Democrats have passed several key pieces of legislation to carve out an aggressive plan for affordable housing across the state. The Democratic trifecta made a bold, historic move by adding a dedicated revenue stream for housing in the state budget for the first time ever. By adding this permanent budget line item, $50 million annually will go to a Michigan housing and community development fund, after a threshold of $1.2 billion is met by the Corporate Income Tax. 

“The housing crisis we’re facing is at an all time urgency. We simply cannot talk about growing the economy of our state, bringing new businesses and new workers, while we do not have housing for them. And on the other hand, homelessness prevention workers have told me there aren’t enough shelters or space to help Michiganders without a home. Having a home is a key piece in the social determinants of health. If housing is stable, usually a family can better shore up other parts of their lives, like putting food on the table and being able to secure reliable transportation. We’ve got some tough work ahead yet to do to create solutions to the housing problems facing Michiganders. But what Democrats have done so far will go a long way to bring more people into housing-security,” said state Rep. Betsy Coffia (D-Traverse City).

House Bill 4001 dedicates $50 million a year to the Michigan Housing and Community Development Fund. With these funds, revitalizing buildings and providing new life in the construction and development space will continue to address the needs of Michigan communities. Also, Michigan State Housing Development Authority (MSHDA) allocated $14 million in federal funding to build housing across Michigan, as a result of the federal Low-Income Housing Tax Credit. Democrats have made serious inroads this session to provide solutions to housing problems. 

“Without a doubt, housing is the number one challenge for our villages, townships and cities. All generations of a family should be able to access housing —  whether they’re just starting out, growing a family or a senior looking to downsize. The new funding from the state is allowing us to work together regionally on housing for the first time. The resources are beginning to meet the scale of the problem,” said state Rep. Jenn Hill (D-Marquette).

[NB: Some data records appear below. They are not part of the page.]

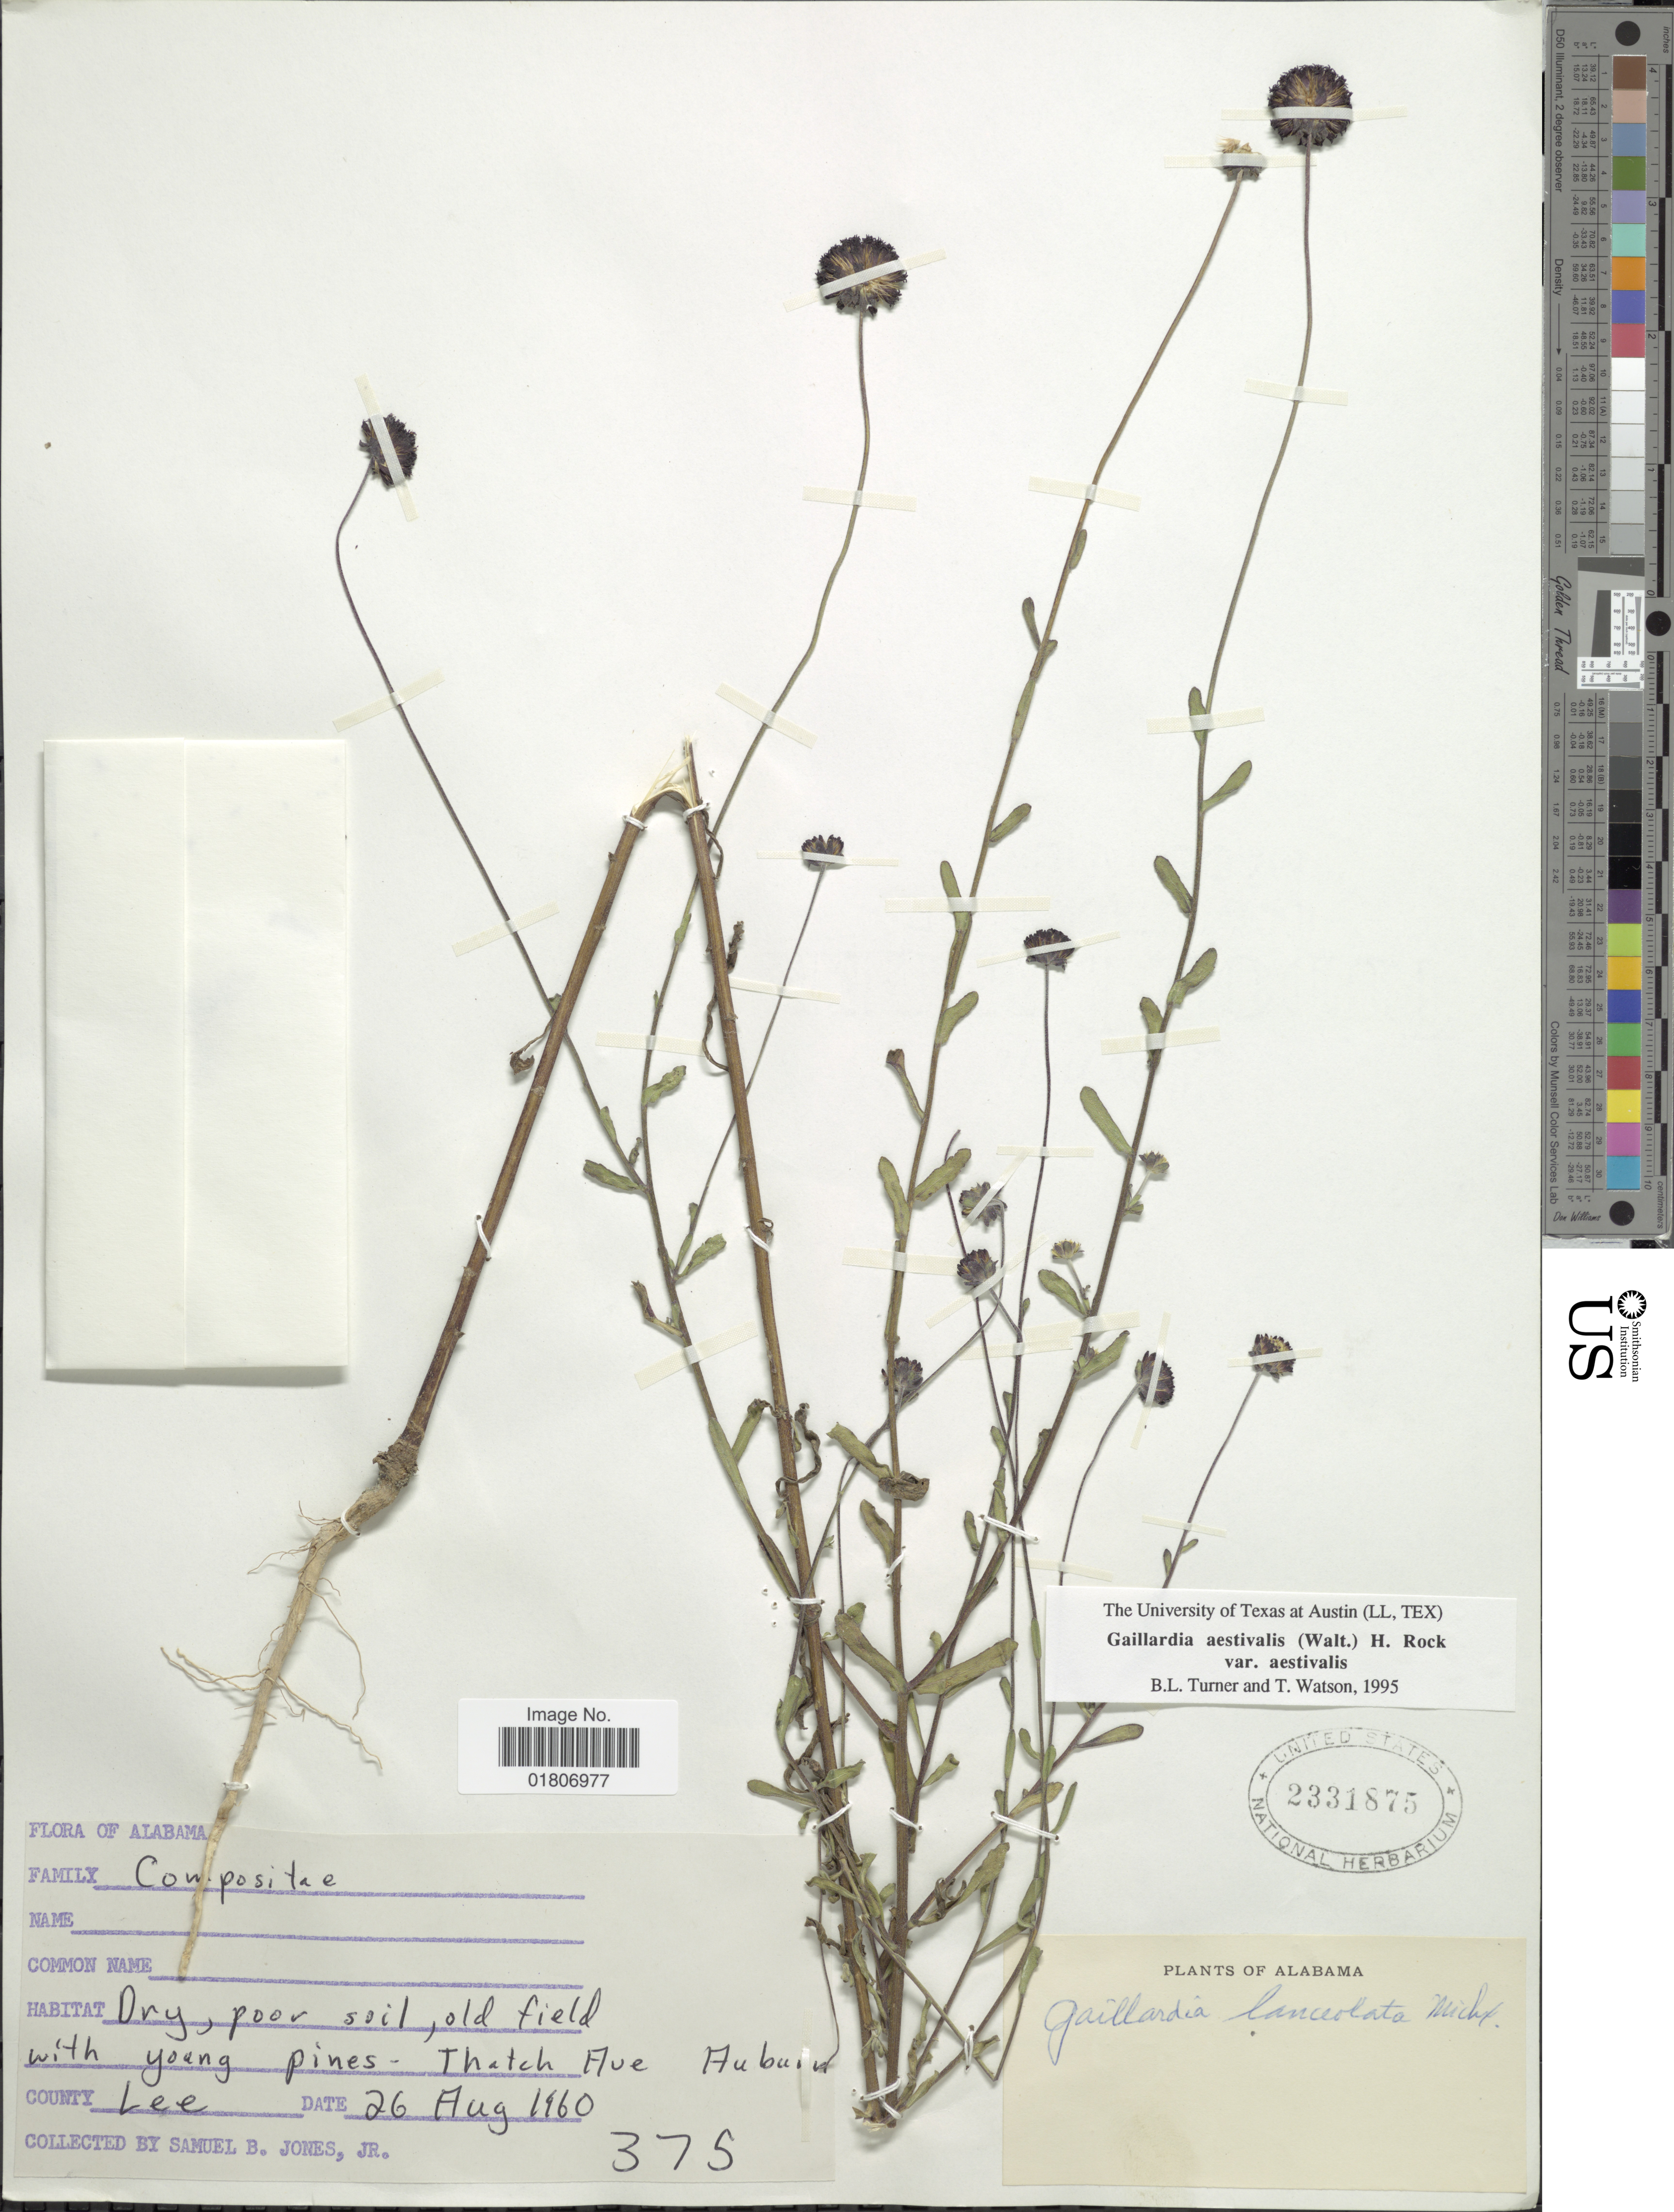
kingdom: Plantae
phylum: Tracheophyta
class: Magnoliopsida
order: Asterales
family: Asteraceae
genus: Gaillardia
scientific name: Gaillardia aestivalis var. aestivalis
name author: (Walter) H. Rock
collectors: S. B. Jones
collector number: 375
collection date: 1960-08-26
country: United States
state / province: Alabama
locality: Thatch Aue Auburn County Lee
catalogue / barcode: US 2331875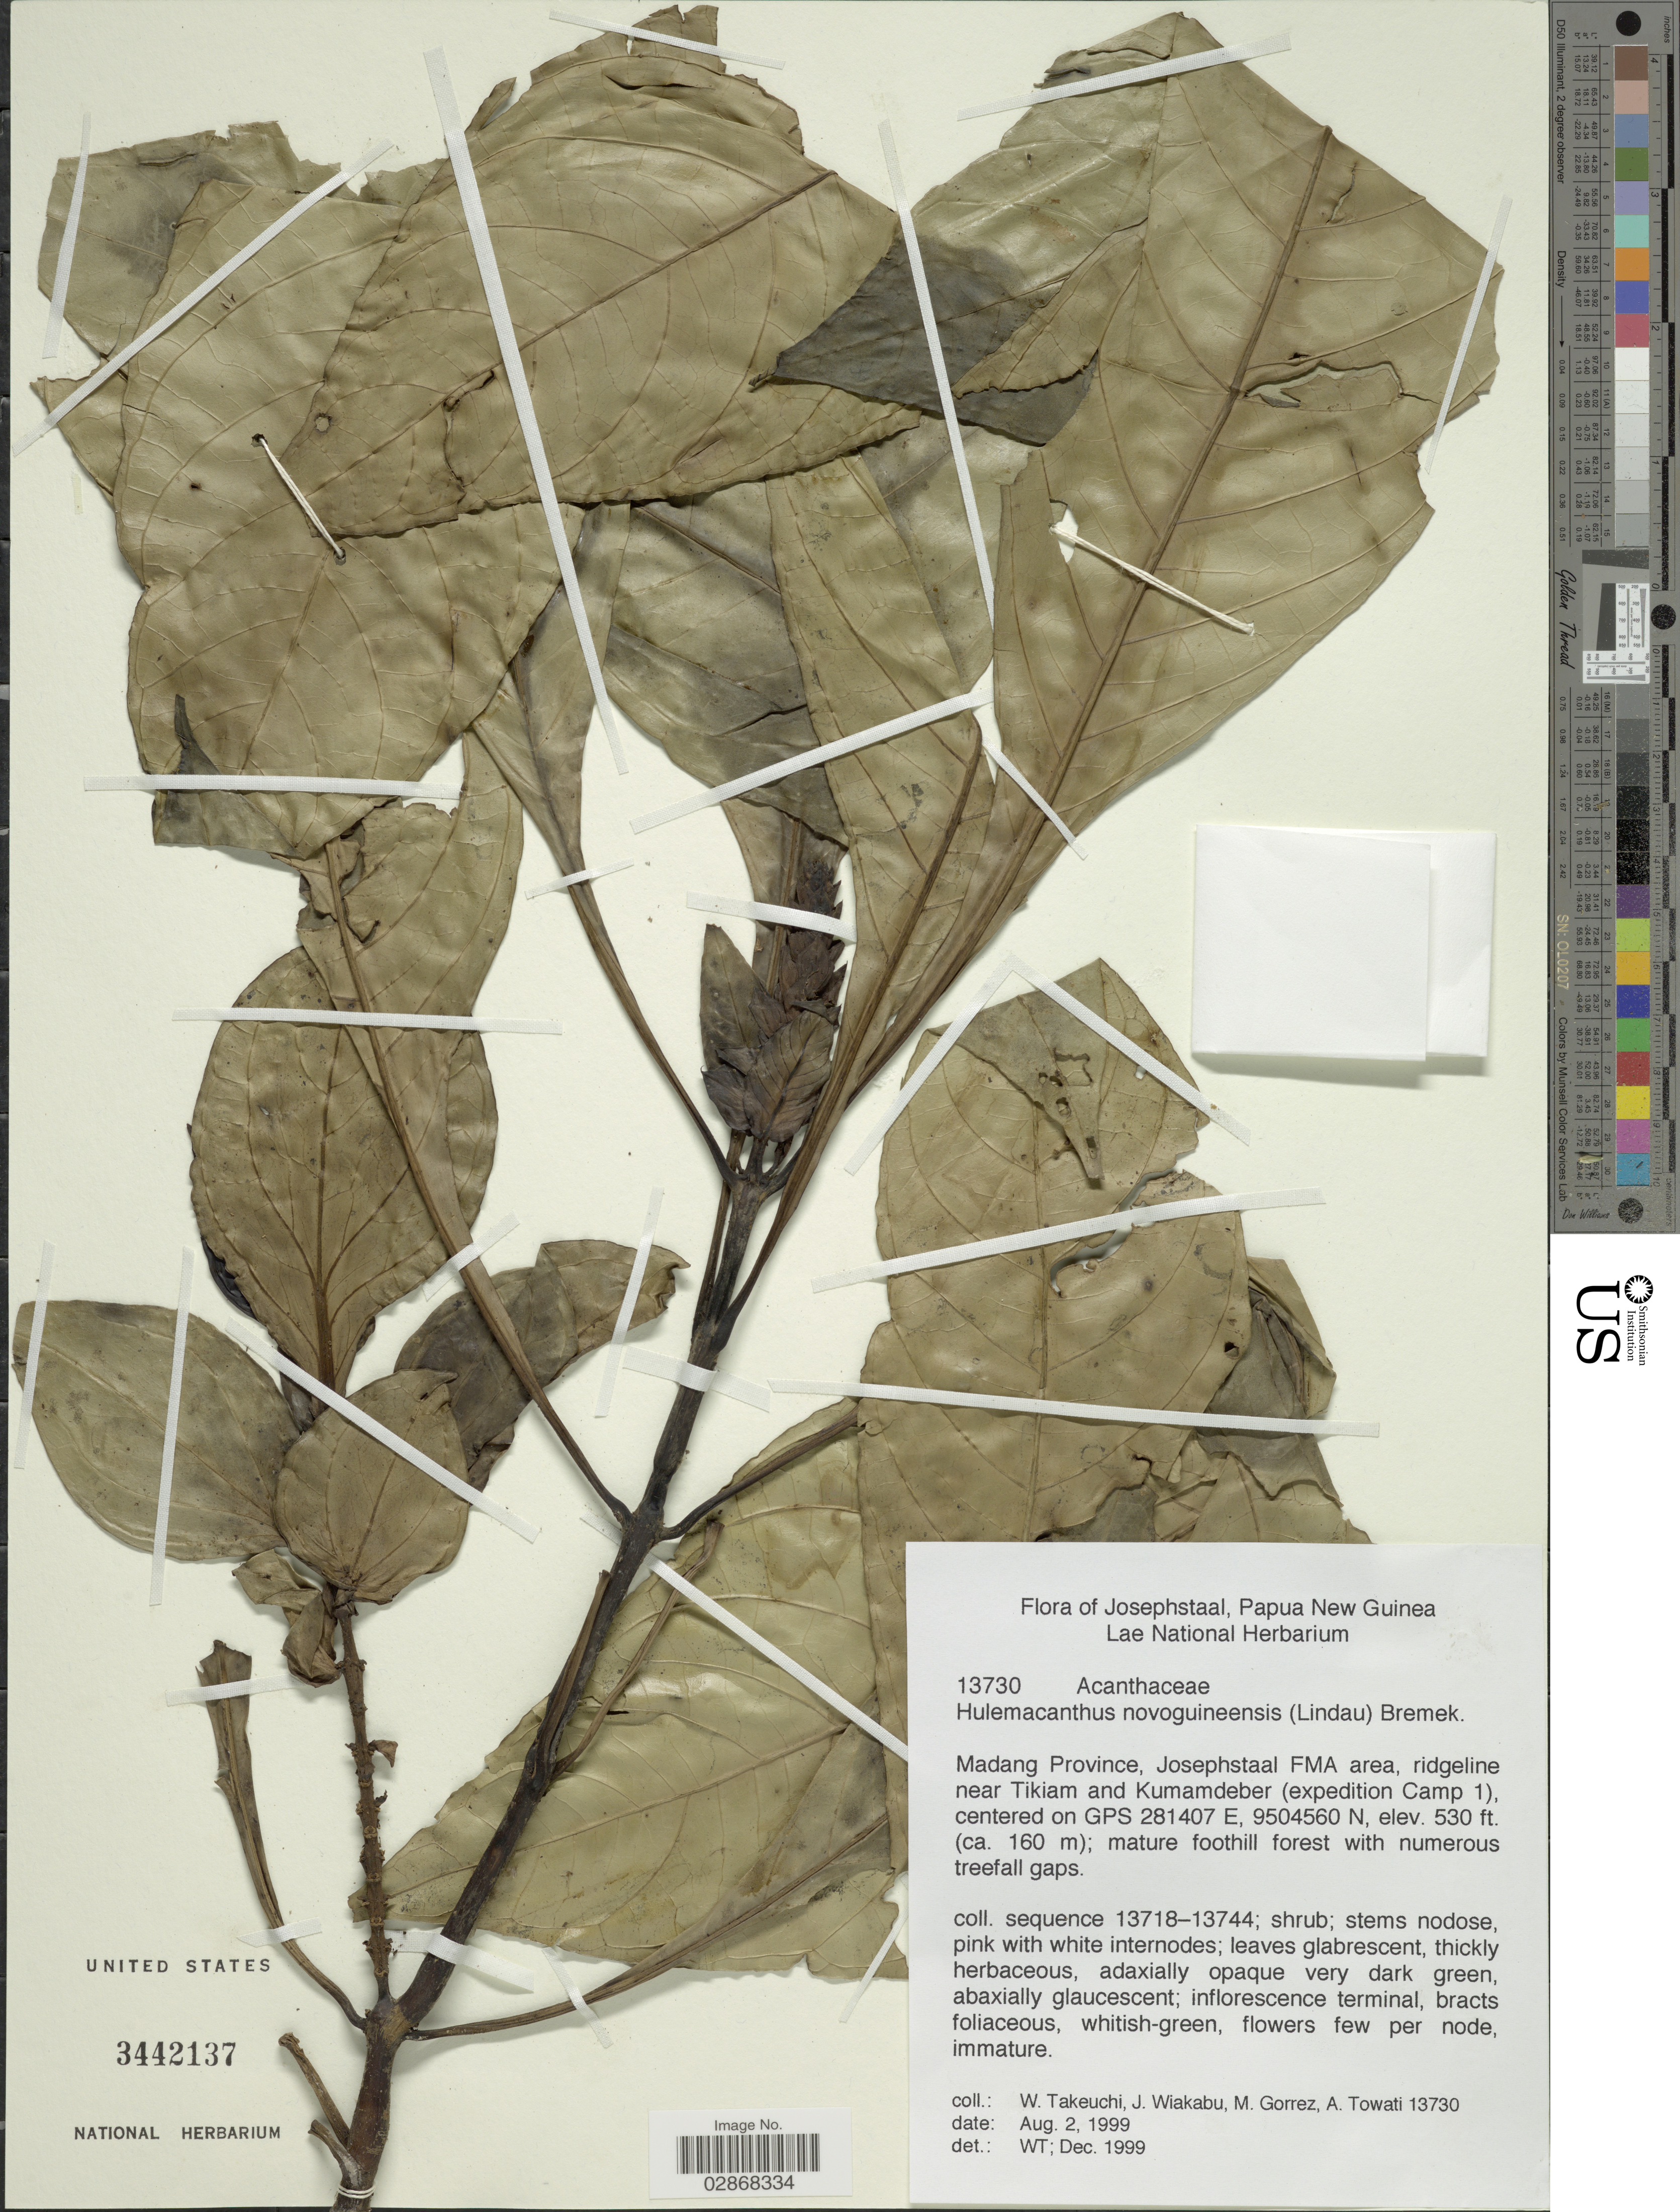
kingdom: Plantae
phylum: Tracheophyta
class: Magnoliopsida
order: Lamiales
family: Acanthaceae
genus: Hulemacanthus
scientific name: Hulemacanthus novoguineensis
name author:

Other policies Democrats passed for community development and housing include the creation of land banks across the state in communities currently without one and the requirement of real estate licenses to complete fair housing training, ensuring better access to affordable housing with equity for all Michiganders.

“2023 was a record year for MSHDA’s production and investments, and with the help of our partners in the Legislature, we’re going to raise the bar even higher this year,” said Amy Hovey, CEO and executive director of the Michigan State Housing Development Authority (MSHDA). “We are moving quickly to make historic commitments to address the housing supply shortage and meet the needs of our neighbors in Michigan and those who want to live here. Let’s get it done!”